Gazâlî’ye göre filozofların ruh bedenin ölümüyle ölmez, çünkü o cisme hulul etmemiştir görüşleri daha önceki meselelerle irtibatlıdır. Ayrıca onun bu meseleyle ilgili bir diğer eleştirisi, ruhun bedene girmese dahî bedenle ilişkili olduğu hakkındadır. Mütekellim burada filozofların Efâtun’un görüşünden ayrıldıklarına dikkat çekmektedir. Böylece o, filozofların kendi görüşlerinin, ruhun kadim olduğu ve burhani metotlarla beden ile arızı ilişki kurduğu düşüncesini reddettiklerine işaret etmektedir. Gazâlî bu bölümde, İbn Sînâ’nın ruhların bedenlerle ilişkileri öncesinde tek olduklarının kabul edilemeyeceği hakkındaki açıklamalarını nakletmektedir.534

Gazâlî ruh beden ilişkisi içinde bedenin bozulmasının ruha da zarar verip vermeyeceği konusunda, bu durumun imkân dâhilinde olduğunu düşünmektedir. Fakat mütekellim bu konuda bir görüşü kabul etmenin, filozoflar tarafından kesin bir delile dayandırılamadığı için doğru olmayacağı üzerinde durmaktadır. Bununla birlikte o, filozoflar açısından bu görüşü kabul etmenin, kendilerini bedende oluşacak bozulmanın ruhu da bozacağı sonucuna zorunlu olarak ulaştıracağına işaret etmektedir. Mütekellim filozofların ruhun yok olmayacağı hakkında sundukları üç sebebin delillendirilemediği ve bu konunun da zaten burhan ile açıklanamayacağı düşüncesini savunmaktadır. Ayrıca ona göre ruhun yok edilmesi Allah’ın kudreti dışında da görülmemektedir.535

Mütekellim bu meselenin sonunda, eserinin başında yer alan âlemin ezeliliği meselesine atıfta bulunur ve filozofların bu durumu imkân dâhilinde görmeleriyle, ruhun ölümsüzlüğü hakkında yok olmayı imkânsız görmeleri arasında fark olmadığına işaret etmektedir. Burada onun, sudûr hakkındaki imkânsızlığın ve burhana dayanmadığı kanaatinin, ruhun ölümsüzlüğü için de geçerli olduğu sonucuna ulaşılmaktadır.536 533 Gazâlî, Tehâfüt, s.185. 534 Gazâlî, Tehâfüt, s.190. 535 Gazâlî, Tehâfüt, s.192. 536 Gazâlî, Tehâfüt, s.194.

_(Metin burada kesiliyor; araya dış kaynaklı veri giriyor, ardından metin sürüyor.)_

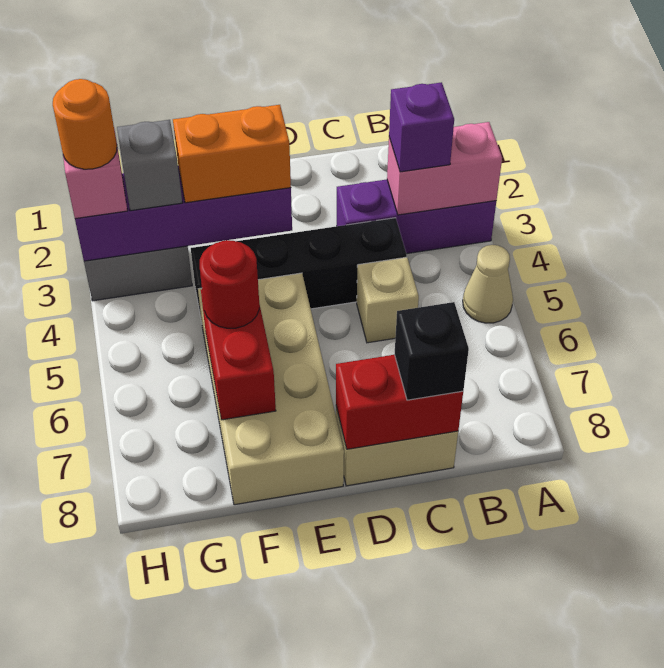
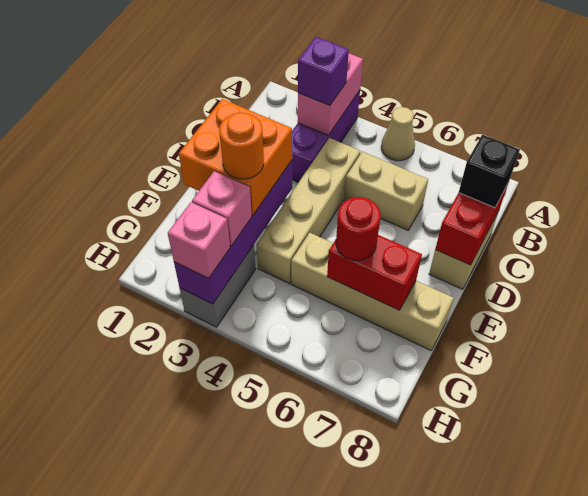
black brick C4:F4 level 1 -> tan brick C4:F4 level 1
tan brick C5 level 1 -> tan brick C5:C6 level 1
orange brick E3:F3 level 3 -> orange brick E2:F3 level 3
tan brick E5:F8 level 1 -> tan brick F5:F8 level 1
grey brick G3 level 3 -> pink brick G3 level 3
orange round brick H3 level 4 -> orange round brick F3 level 4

Gazâlî Tehâfüt’teki üç meselede filozofların şeriat dairesinin dışına çıktığı sonucuna varmaktadır. Mütekellimin filozofların görüşlerinden hareketle bu yönde hükme vardığı konulardan birini de, Tehâfüt’ün son meselesi oluşturmaktadır. Mütekellim bu meseleye Müslümanların tamamının kabul etmiş olduğu bir konuda filozofların onlardan ayrıldıklarını söyleyerek başlangıç yapmaktadır. Ölümden sonraki uhrevi hayata dair konulardan oluşan bu meselede o, öncelikle filozofların görüşlerini sunmakta, ardından kendi eleştirilerini sıralamaktadır. Bu konu hakkında filozoflardan uzunca nakiller sunan Gazâlî için onların görüşlerinin çoğunda şeriata aykırı bir durum söz konusu değildir. Öyle ki mütekellim, ahiretteki mükâfattan duyulacak zevk ve lezzetlerin bu dünyadakilerden çok daha yüce olduğu ve tekrar dirilişin ancak ruhun baki kalması ile mümkünlüğü konularında filozoflar ile aynı görüşü taşıdıkları üzerinde durmaktadır.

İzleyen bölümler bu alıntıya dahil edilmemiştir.